After you complete these procedures, you need to enable the ACS Forwarders. For more information, see How to Enable Audit Collection Services (ACS) Forwarders.

To export the certificate

  1. On the Windows desktop, click Start, and then click Run.

  2. In the Run dialog box, type mmc, and then click OK.

  3. On the File menu, click Add/Remove Snap-in.

  4. In the Add/Remove Snap-in dialog box, click Add.

  5. In the Add Standalone Snap-in dialog box, click Certificates, and then click Add.

  6. In the Certificates snap-in dialog box, select Computer account, and then click Next.

  7. In the Select Computer dialog box, select Local computer (the computer this console is running on), and then click Finish.

  8. In the Add Standalone Snap-in dialog box, click Close.

  9. In the Add/Remove Snap-in dialog box, click OK.

  10. In the Console Root\Certificates (Local Computer) pane, expand Certificates (Local Computer), expand Personal, and then click Certificates.

  11. In the results pane, right-click the certificate you are using for Operations Manager, point to All Tasks, and then click Export.

  12. In the Certificate Export Wizard, on the Welcome page, click Next.

  13. On the Export Private Key page, select No, do note export the private key, and then click Next.

  14. On the Export File Format page, select DER encoded binary X.509 (.CER), and then click Next.

  15. On the File to Export page, click Browse.

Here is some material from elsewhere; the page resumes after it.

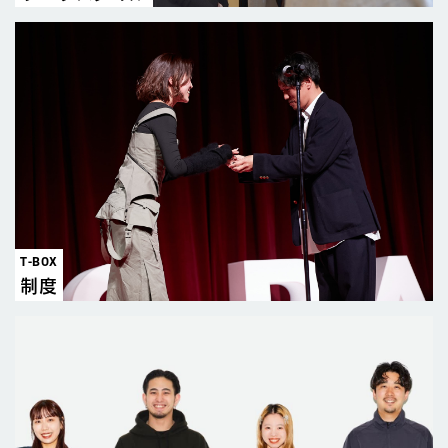
T-BOX
制度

  16. On the Save As page, select a folder and file name for the certificate, ensure that the Save as type is set to DER Encoded Binary X.509 (*.cer), and then click Save.

    Note

    You will need to copy this certificate to the computer hosting the ACS Collector, so choose a location that the ACS Collector can read from, or consider saving the certificate to a disk, USB flash drive, or network share. In addition, it is recommended that you include the computer name in the file name if you are exporting certificates from more than one computer.

  17. On the File to Export page, ensure that the path and file name are correct, click Next, and then click Finish.

To run the adtagent command

  1. On the Windows desktop, click Start, and then click Run.

  2. In the Run dialog box, type cmd, and then click OK.

  3. At the command prompt, type <drive_letter>: (where <drive_letter> is the drive where the Operating System is installed), and then press ENTER.

  4. Type cd %systemroot% and then press ENTER.

  5. Type cd system32 and then press ENTER.

  6. Type adtagent -c and then press ENTER.

  7. You will see a numbered list of certificates. Find the certificate used for Operations Manager, type the number in the list (should be 1), and then press ENTER.

  8. Type exit to close the command window.